Epic Bought by TAL for $95 Million
BYJU’S second American asset, Epic, a popular kids’ reading platform, was acquired by China’s TAL Education Group for $95 million. That’s a steep discount from the $500 million BYJU’S shelled out in 2022.
Epic was BYJU’S second-largest acquisition after it bought Aakash Educational Services for nearly $1 billion. The hope was to build a strong US footprint, but these sales now mark a sharp retreat and a sobering reality: the edtech giant is in full-blown crisis mode.
The Legal Quagmire: Bankruptcy and Allegations
These asset sales are not just a business pivot — they’re a legal necessity.
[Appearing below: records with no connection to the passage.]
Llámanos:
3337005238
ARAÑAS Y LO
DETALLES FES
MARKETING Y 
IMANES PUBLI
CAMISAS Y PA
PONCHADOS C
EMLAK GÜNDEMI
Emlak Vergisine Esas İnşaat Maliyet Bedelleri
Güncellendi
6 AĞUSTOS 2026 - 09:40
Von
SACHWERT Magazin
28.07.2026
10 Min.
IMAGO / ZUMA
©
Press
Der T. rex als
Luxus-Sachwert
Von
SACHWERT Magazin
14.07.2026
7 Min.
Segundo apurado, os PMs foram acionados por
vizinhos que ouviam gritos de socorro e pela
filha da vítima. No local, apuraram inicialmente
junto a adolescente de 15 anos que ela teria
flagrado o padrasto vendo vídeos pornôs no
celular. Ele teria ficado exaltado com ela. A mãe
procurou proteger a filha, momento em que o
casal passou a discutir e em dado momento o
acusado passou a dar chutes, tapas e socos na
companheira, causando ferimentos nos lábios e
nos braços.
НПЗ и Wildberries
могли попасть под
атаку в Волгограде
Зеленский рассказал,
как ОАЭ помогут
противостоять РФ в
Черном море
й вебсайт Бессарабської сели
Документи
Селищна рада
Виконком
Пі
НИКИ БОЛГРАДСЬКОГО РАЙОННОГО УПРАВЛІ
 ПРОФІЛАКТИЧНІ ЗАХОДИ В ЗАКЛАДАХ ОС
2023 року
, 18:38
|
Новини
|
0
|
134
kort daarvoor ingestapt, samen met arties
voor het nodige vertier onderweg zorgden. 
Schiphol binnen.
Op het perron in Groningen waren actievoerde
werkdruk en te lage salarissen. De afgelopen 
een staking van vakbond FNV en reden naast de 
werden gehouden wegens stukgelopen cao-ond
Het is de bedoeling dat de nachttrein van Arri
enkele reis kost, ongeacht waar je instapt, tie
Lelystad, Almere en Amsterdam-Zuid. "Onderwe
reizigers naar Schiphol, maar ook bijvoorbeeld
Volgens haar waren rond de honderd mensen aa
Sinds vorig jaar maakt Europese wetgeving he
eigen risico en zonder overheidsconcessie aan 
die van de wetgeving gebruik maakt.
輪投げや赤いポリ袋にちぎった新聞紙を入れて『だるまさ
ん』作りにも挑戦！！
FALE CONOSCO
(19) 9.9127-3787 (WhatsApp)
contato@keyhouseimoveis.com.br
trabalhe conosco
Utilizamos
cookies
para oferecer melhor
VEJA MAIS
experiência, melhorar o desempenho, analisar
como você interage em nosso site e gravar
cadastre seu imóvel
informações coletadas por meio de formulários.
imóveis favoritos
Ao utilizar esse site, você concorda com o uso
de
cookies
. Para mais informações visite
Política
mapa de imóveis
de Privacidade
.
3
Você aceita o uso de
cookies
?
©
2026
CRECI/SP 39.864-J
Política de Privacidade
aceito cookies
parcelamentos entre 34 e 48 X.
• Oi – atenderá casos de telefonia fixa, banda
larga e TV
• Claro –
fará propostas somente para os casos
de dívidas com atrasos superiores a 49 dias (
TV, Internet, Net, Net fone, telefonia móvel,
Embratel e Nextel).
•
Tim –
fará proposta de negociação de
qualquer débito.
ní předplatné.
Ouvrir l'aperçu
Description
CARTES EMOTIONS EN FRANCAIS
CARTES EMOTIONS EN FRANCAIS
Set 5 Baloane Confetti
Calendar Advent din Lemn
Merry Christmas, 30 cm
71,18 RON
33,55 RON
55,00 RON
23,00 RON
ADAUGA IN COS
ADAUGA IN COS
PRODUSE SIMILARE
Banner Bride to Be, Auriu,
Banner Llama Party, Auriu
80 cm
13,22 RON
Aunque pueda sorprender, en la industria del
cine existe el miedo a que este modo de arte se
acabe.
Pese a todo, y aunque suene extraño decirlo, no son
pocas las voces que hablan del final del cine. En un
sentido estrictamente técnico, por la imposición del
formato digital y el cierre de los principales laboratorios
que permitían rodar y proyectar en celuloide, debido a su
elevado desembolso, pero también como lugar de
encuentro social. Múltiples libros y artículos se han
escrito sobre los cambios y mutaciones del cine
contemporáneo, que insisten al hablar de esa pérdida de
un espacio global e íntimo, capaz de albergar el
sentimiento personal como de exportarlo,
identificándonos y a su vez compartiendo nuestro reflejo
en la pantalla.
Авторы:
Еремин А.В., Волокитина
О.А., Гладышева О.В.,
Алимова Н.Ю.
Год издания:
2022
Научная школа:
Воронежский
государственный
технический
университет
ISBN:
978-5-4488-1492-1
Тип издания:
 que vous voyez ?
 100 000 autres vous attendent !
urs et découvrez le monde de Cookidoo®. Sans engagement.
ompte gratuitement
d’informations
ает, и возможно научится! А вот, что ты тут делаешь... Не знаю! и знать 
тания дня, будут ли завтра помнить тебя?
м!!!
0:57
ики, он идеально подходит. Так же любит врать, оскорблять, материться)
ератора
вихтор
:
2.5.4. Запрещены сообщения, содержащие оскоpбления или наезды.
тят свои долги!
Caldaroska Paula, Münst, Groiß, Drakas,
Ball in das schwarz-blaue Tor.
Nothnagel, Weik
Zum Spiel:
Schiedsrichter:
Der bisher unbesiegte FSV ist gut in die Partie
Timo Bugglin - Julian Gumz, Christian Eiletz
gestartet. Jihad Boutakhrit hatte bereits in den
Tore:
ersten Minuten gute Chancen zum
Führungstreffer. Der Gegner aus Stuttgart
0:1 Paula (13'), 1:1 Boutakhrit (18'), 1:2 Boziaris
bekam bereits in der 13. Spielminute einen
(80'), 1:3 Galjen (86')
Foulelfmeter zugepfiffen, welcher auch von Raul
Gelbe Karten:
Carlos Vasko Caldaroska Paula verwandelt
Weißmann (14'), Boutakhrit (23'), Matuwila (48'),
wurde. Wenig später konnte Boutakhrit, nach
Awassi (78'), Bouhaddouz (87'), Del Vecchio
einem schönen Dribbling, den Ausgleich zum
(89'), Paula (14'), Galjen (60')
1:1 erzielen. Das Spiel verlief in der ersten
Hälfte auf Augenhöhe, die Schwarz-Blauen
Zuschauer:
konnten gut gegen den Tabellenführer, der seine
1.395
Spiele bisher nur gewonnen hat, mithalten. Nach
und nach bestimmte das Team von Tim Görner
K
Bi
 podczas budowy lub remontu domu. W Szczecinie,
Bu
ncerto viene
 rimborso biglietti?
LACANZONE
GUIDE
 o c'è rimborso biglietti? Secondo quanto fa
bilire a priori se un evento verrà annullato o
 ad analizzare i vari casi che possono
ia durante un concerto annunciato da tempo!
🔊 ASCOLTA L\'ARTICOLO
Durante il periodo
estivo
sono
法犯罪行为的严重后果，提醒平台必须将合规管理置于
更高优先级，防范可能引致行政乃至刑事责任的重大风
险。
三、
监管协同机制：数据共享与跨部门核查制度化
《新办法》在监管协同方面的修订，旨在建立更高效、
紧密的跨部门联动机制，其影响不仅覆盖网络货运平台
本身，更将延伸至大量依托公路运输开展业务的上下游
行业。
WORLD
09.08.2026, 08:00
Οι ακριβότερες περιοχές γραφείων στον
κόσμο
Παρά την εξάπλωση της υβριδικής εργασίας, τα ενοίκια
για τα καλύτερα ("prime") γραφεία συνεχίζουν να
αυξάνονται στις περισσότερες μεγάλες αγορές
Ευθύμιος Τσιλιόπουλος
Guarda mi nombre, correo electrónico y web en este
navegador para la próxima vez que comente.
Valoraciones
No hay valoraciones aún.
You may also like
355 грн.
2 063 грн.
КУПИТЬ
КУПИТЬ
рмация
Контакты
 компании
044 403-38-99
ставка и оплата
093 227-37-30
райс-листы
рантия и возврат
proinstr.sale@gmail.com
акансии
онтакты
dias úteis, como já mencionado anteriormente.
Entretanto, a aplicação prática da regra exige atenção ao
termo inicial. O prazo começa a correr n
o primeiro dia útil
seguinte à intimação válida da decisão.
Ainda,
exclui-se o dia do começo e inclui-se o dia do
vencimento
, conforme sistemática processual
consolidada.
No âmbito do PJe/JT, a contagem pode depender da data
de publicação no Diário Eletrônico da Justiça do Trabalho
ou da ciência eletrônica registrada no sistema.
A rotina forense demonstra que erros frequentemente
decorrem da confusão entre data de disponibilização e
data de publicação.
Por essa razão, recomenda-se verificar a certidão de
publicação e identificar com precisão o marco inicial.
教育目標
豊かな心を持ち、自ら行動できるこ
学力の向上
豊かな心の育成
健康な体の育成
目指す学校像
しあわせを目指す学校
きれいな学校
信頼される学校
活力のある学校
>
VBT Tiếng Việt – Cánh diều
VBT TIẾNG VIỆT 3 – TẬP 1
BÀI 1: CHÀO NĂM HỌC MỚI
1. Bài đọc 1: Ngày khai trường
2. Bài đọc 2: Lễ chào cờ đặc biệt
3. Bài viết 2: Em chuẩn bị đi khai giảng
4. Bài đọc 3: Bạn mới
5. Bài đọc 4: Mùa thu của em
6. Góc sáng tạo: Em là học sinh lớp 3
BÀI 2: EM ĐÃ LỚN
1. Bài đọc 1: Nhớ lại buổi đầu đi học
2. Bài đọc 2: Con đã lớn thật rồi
In June 2024, a group of lenders who had provided $1.2 billion in loans to BYJU’S through its US entity, BYJU’S Alpha Inc., filed a petition in a US bankruptcy court against Epic and Tynker. They claimed the companies were part of a larger financial mismanagement operation.
Soon after, the lenders launched a lawsuit against BYJU’S co-founder Byju Raveendran, his wife Divya Gokulnath, and former chief strategy officer Anita Kishore, alleging they misappropriated $533 million from the borrowed funds — a claim that points to grave financial misconduct.
Delaware Court’s Findings: Fraudulent Transfers and Fiduciary Breach
The Delaware Bankruptcy Court found strong indications of fraudulent transfers and theft, deepening the legal entanglement for BYJU’S leadership. One of the most damning revelations came against Riju Ravindran, suspended director of BYJU’S Alpha Inc. and brother of Byju Raveendran, who the court stated had violated his fiduciary duties.
These rulings not only damage BYJU’S credibility in international markets but could also have long-term consequences for Indian startups looking to expand abroad.
Turning to Indian Courts: The NCLT and NCLAT Route
In parallel, the Raveendran brothers have approached India’s National Company Law Tribunal (NCLT) and National Company Law Appellate Tribunal (NCLAT) seeking relief. Their appeal aims to block the functioning of the Committee of Creditors (CoC) and challenge the appointment of the resolution professional, essentially trying to regain some control over the insolvency process in India.
Whether Indian tribunals offer them any relief remains to be seen. But globally, the tide seems firmly against them.
Credits: The News Minute
A Cautionary Tale of Overreach
BYJU’S meteoric rise was once the poster child for India’s edtech potential. But what followed was a series of overambitious acquisitions, opaque governance, and delayed financial reporting that eroded investor trust and operational integrity.
Now, as BYJU’S sells off crown jewels like Epic and Tynker to pay down debt and fend off lawsuits, the company is not just restructuring — it’s fighting for survival.